Bush Drilling Plan Brings Foes Together
OTERO MESA, N.M. — The governor of New Mexico -- leading an unusual alliance of ranchers, environmentalists, hunters and property-rights activists -- has launched an election-year challenge to the Bush administration's energy policies, vowing to block a plan to drill for gas on a vast expanse of desert grasslands here.
Gov. Bill Richardson's opposition represents the strongest signal to date that the Rocky Mountain West, long dependent on energy production, is having second thoughts about the administration's aggressive advocacy of oil and gas drilling.

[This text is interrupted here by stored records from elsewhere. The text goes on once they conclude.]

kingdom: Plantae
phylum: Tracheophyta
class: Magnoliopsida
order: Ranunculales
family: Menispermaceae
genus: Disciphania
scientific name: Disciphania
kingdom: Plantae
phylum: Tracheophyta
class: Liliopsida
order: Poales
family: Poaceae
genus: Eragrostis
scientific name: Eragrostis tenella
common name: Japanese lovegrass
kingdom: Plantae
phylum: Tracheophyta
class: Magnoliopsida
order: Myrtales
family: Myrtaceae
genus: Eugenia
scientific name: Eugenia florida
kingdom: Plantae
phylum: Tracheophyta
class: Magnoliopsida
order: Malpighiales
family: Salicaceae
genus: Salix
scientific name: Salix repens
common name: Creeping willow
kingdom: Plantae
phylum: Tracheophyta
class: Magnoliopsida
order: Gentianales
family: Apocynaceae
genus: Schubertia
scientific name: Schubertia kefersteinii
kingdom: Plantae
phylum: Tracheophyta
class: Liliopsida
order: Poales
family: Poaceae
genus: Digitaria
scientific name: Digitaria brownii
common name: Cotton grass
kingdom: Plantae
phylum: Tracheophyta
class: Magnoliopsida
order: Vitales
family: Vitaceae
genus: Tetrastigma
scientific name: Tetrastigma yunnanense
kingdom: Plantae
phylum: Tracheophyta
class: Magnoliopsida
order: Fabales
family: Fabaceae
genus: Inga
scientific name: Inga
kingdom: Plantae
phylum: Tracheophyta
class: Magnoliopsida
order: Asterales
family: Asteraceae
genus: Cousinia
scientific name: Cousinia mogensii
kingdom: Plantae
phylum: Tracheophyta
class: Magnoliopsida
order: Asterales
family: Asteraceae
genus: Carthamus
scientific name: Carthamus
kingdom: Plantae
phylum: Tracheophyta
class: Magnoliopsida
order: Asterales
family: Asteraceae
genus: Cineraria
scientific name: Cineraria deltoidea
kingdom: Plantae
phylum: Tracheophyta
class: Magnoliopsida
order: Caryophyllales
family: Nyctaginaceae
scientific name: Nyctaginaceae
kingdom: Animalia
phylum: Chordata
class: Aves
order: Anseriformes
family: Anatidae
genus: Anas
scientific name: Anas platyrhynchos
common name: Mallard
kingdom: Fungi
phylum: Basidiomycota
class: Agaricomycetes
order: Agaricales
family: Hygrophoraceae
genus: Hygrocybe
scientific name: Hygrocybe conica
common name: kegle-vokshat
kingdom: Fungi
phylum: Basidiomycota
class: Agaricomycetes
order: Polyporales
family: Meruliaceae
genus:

"The federal government just got notice that, if they want to drill in Otero Mesa, this governor and this state are going to fight them," Richardson said at a rally in Albuquerque last week.
Richardson, who was secretary of Energy during the Clinton administration, remains a player on the national political stage. He has been mentioned as a possible vice presidential nominee, and will be chairman of this summer's Democratic National Convention in Boston.
Richardson's decision to champion the protection of Otero Mesa is a sign that the Bush energy policy could emerge as a campaign issue in the Mountain West as Democrats rail against Republican special interests.
The companies that stand to benefit most from drilling at Otero Mesa have close ties to members of the Bush administration, including Vice President Dick Cheney and top officials of the Department of the Interior. That has led opponents to argue that cronyism, rather than sound energy policy, is behind the Otero Mesa drilling plan.
The contested area, encompassing 1.2 million acres in southern Otero County, west of Carlsbad and northeast of El Paso, is a vast plain, punctuated with rugged rock formations, that has long been a magnet for hunters and naturalists. It is home to herds of pronghorn, migratory songbirds and endangered Aplomado falcons.
"I think people see this as a remnant of the old New Mexico they love -- a wildness and an openness," said Greta Miller, a member of the New Mexico Wilderness Alliance. "People here love it and want it stay like it is."
Ranchers own some of the land in the area, as does the state. But the federal government is by far the largest landowner; the Interior Department controls the area of greatest interest to oil and gas companies.